Je considère que la reconnaissance de la FEV par l’État vaudois a du sens. Les évangéliques ont tant apporté à ce canton. Mais ils ne doivent rien céder sur leur identité chrétienne, enracinée dans la Bible. La mission des Églises est de témoigner avec humilité et fierté du Christ au sein de la pluralité. Sans quoi, elles ont perdu leur raison d’être.
Pour faire suite à cette situation sans précédent, vous avez transmis des demandes aux autorités réformées. Pouvez-vous les résumer brièvement ?

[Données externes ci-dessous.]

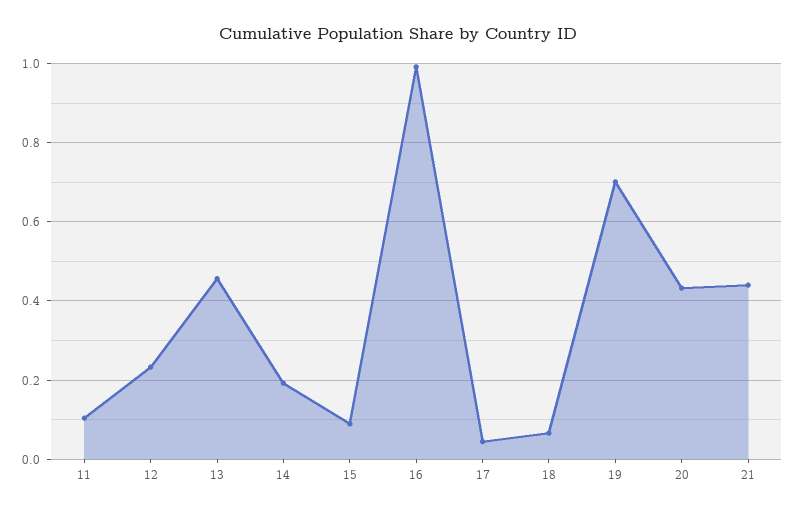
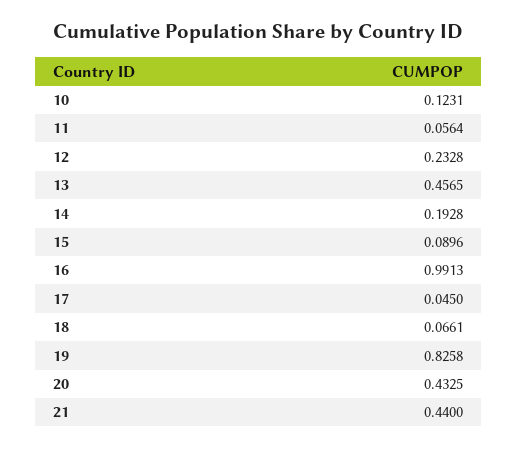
  {
-   "11": 0.1,
+   "11": 0.0564,
    "12": 0.2328,
    "13": 0.4565,
    "14": 0.1928,
    "15": 0.0896,
    "16": 0.9913,
    "17": 0.045,
    "18": 0.0661,
-   "19": 0.7,
+   "19": 0.8258,
    "20": 0.4325,
-   "21": 0.44
+   "21": 0.44,
+   "10": 0.1231
  }

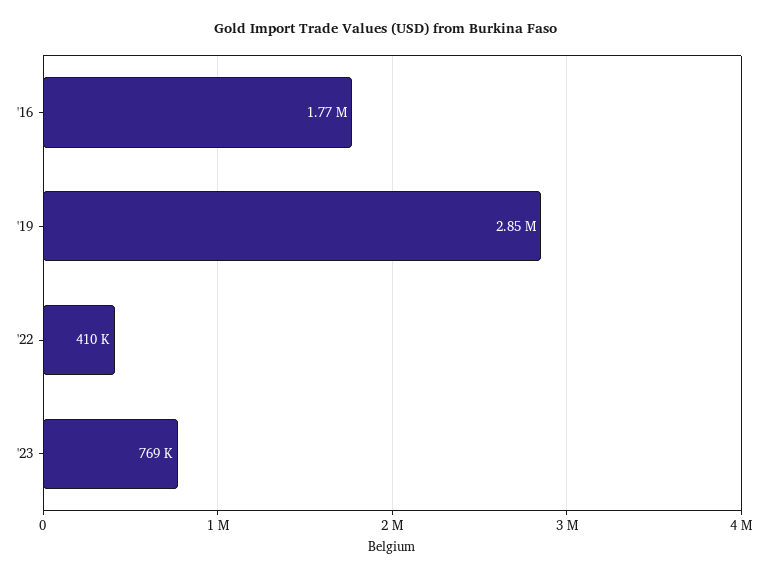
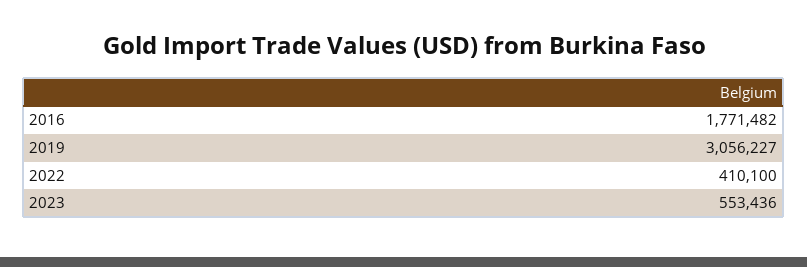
  {
    "'16": 1771482,
-   "'19": 2850000,
+   "'19": 3056227,
    "'22": 410100,
-   "'23": 769000
+   "'23": 553436
  }

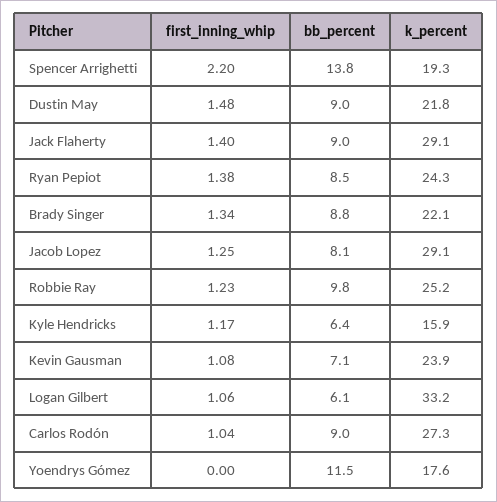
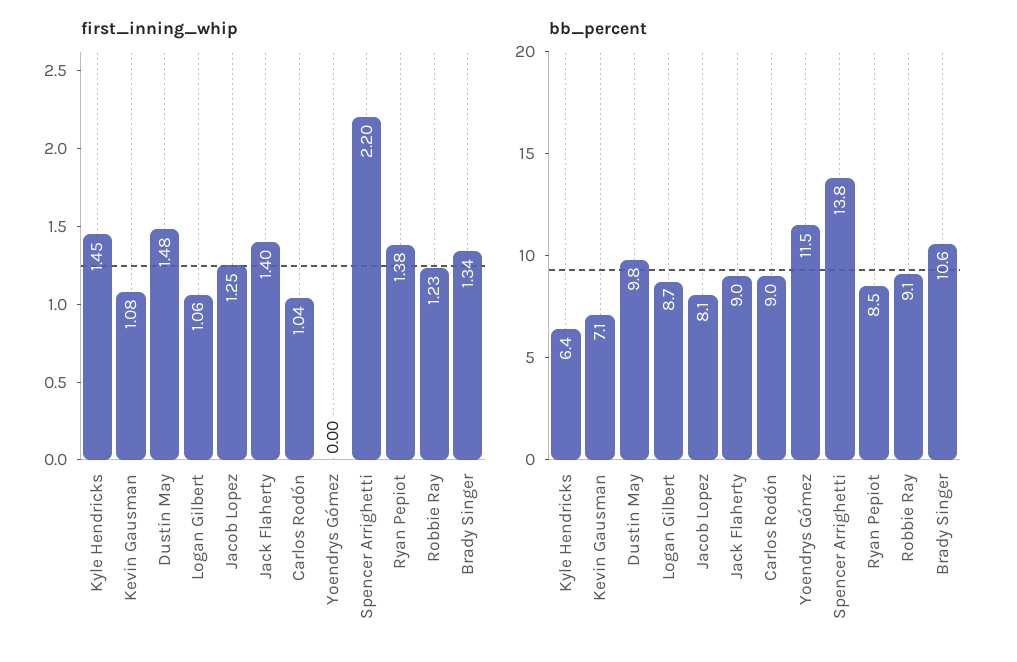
  {
    "first_inning_whip": {
      "Spencer Arrighetti": 2.2,
      "Dustin May": 1.48,
      "Jack Flaherty": 1.4,
      "Ryan Pepiot": 1.38,
      "Brady Singer": 1.34,
      "Jacob Lopez": 1.25,
      "Robbie Ray": 1.23,
-     "Kyle Hendricks": 1.17,
+     "Kyle Hendricks": 1.45,
      "Kevin Gausman": 1.08,
      "Logan Gilbert": 1.06,
      "Carlos Rodón": 1.04,
      "Yoendrys Gómez": 0
    },
    "bb_percent": {
      "Spencer Arrighetti": 13.8,
-     "Dustin May": 9,
+     "Dustin May": 9.8,
      "Jack Flaherty": 9,
      "Ryan Pepiot": 8.5,
-     "Brady Singer": 8.8,
+     "Brady Singer": 10.6,
      "Jacob Lopez": 8.1,
-     "Robbie Ray": 9.8,
+     "Robbie Ray": 9.1,
      "Kyle Hendricks": 6.4,
      "Kevin Gausman": 7.1,
-     "Logan Gilbert": 6.1,
+     "Logan Gilbert": 8.7,
      "Carlos Rodón": 9,
      "Yoendrys Gómez": 11.5
-   },
+   }
-   "k_percent": {
-     "Spencer Arrighetti": 19.3,
-     "Dustin May": 21.8,
-     "Jack Flaherty": 29.1,
-     "Ryan Pepiot": 24.3,
-     "Brady Singer": 22.1,
-     "Jacob Lopez": 29.1,
-     "Robbie Ray": 25.2,
-     "Kyle Hendricks": 15.9,
-     "Kevin Gausman": 23.9,
-     "Logan Gilbert": 33.2,
-     "Carlos Rodón": 27.3,
-     "Yoendrys Gómez": 17.6
-   }
  }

Avec deux autres pasteurs, nous leur avons demandé de répondre à ces trois questions :
1. Reconnaissez-vous que le rôle premier de la Cathédrale de Lausanne est d’attester de la beauté, de la vérité et de l’accueil du Christ qui appelle tous à lui (Jean 14, v.6)?
2. Reconnaissez-vous que l’UVAM a des liens historiques avec les Frères musulmans?
3. Considérez-vous comme approprié qu’un imam de l’UVAM récite au cœur de la Cathédrale des paroles du Coran (2/127-134; 3/64) qui appellent subtilement chrétiens et juifs à se soumettre à l’islam? Nous attendons toujours leurs réponses.
Pour plus d’éléments, vous pouvez consulter le blog de Shafique Keshavjee: https://skblog.ch/2025/12/03/un-recitation-du-coran-a-la-cathedrale-de-lausanne-suscite-la-polemique/
*Les Frères musulmans: Mouvement politico-idéologique islamiste transnational, fondé en Égypte en 1928 par Hassan al-Banna, qui prône un retour à un islam politique basé sur la charia, en opposition à la sécularisation et à l’influence occidentale. Il est considéré comme terroriste par plusieurs pays.
*Dhimmi: Terme historique du droit musulman qui désigne les sujets non-musulmans d’un État sous gouvernance musulmane.